*Request*
Scan the entries and copy each line where the word "register" is present.

(Data entries)
======

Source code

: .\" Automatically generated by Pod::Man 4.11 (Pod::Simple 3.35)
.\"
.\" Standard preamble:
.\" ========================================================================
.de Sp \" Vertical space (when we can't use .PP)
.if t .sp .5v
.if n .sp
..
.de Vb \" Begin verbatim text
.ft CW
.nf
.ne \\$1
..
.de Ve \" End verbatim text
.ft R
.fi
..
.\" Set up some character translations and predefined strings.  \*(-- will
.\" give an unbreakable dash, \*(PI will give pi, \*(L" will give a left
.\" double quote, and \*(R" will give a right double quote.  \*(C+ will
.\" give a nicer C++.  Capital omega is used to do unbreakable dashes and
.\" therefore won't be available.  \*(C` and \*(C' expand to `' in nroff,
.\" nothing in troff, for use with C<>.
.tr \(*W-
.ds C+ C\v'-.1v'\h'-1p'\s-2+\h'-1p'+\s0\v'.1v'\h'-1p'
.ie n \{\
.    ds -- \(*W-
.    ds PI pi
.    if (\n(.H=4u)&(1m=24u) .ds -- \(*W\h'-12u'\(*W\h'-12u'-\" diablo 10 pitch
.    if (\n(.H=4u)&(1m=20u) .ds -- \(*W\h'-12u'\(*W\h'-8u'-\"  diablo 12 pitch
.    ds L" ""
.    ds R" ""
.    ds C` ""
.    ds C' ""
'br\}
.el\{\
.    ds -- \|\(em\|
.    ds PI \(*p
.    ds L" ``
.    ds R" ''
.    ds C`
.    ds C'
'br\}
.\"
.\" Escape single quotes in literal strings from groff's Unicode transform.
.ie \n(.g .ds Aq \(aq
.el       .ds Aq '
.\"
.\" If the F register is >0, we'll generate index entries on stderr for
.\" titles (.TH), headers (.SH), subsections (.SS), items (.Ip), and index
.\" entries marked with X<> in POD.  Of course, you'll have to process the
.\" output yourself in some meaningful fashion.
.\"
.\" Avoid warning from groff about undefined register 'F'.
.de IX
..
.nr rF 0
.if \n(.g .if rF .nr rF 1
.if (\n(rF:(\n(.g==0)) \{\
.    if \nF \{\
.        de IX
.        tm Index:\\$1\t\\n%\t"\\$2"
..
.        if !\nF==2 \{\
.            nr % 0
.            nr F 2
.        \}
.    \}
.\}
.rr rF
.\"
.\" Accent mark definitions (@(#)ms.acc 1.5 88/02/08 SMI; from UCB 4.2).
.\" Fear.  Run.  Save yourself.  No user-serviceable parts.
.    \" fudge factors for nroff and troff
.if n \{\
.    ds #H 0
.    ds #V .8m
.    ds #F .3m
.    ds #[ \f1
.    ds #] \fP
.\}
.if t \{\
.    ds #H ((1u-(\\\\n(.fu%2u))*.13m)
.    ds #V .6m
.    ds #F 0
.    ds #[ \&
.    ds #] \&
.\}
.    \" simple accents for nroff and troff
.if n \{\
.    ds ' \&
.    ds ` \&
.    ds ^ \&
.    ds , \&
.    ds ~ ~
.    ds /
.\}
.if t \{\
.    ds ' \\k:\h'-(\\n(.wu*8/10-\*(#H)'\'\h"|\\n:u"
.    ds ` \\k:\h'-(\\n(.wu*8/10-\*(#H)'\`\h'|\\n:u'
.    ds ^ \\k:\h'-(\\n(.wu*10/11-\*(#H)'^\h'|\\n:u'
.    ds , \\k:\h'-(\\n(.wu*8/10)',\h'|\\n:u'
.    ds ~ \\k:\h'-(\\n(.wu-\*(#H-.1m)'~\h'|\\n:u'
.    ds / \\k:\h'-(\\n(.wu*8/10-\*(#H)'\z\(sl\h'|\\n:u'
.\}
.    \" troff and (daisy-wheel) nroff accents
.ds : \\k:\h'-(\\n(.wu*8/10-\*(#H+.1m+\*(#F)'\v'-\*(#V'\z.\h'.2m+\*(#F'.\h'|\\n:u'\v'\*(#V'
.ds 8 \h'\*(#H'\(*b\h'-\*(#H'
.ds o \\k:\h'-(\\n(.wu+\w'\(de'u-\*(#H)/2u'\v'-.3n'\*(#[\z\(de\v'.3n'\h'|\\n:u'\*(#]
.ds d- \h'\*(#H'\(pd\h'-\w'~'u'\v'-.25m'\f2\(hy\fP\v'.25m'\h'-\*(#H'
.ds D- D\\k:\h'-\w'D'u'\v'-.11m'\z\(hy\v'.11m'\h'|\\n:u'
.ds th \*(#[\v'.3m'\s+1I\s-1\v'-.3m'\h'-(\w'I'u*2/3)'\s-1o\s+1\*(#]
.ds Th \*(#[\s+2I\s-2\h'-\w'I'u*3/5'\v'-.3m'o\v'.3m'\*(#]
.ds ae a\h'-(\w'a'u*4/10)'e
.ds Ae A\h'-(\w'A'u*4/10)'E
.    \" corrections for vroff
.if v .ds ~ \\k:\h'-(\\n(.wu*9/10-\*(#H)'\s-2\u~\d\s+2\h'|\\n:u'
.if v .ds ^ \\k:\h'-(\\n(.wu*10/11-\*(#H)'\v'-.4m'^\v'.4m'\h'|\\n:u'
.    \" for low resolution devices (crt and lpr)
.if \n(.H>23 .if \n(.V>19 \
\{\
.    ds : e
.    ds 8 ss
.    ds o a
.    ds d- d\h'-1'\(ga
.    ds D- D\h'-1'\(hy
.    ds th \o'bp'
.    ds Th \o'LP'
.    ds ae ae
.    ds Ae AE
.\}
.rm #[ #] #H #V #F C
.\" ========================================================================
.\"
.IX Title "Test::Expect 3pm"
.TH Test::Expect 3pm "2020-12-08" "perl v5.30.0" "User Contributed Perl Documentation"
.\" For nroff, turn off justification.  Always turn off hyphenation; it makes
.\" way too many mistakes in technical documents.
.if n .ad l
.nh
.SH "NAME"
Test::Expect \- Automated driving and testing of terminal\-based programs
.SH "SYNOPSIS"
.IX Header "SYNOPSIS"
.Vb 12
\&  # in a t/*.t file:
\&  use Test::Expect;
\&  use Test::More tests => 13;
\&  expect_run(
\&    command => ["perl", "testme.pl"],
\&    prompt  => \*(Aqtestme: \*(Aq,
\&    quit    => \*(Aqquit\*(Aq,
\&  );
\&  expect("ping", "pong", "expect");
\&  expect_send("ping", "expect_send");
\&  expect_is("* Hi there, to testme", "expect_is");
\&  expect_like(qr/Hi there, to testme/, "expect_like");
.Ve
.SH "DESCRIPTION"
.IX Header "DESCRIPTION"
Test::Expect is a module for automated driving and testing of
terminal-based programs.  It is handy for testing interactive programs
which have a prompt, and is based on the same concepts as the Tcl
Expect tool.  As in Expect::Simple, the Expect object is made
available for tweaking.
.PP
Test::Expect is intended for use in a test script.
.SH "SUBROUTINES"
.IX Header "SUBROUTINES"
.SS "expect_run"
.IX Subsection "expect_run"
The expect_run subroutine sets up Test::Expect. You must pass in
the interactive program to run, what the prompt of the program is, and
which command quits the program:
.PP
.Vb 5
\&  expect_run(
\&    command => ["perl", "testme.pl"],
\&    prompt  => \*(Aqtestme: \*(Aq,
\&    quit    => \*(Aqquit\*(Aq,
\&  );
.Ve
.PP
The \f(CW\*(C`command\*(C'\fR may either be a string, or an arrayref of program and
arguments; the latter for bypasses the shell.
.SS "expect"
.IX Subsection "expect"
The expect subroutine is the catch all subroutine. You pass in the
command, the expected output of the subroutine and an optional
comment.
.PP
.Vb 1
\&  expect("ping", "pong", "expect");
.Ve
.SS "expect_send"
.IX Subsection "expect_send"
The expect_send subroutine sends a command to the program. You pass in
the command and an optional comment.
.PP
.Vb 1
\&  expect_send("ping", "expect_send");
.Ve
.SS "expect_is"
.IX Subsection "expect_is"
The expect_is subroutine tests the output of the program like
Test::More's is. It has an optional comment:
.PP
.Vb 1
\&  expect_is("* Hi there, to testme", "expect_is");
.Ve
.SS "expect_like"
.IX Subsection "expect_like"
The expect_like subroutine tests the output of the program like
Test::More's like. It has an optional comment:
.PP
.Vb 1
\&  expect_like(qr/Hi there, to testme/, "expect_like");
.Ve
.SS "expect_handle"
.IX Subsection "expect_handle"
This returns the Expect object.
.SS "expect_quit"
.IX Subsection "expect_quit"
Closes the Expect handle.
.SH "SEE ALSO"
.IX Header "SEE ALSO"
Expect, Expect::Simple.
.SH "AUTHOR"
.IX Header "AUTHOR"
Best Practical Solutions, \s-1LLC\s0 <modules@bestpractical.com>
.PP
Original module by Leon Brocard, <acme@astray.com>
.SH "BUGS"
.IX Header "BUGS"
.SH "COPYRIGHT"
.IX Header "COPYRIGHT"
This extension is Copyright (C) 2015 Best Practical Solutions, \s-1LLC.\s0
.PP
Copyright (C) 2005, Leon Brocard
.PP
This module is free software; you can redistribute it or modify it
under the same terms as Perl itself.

======

*Written answer*
.\" If the F register is >0, we'll generate index entries on stderr for
.\" Avoid warning from groff about undefined register 'F'.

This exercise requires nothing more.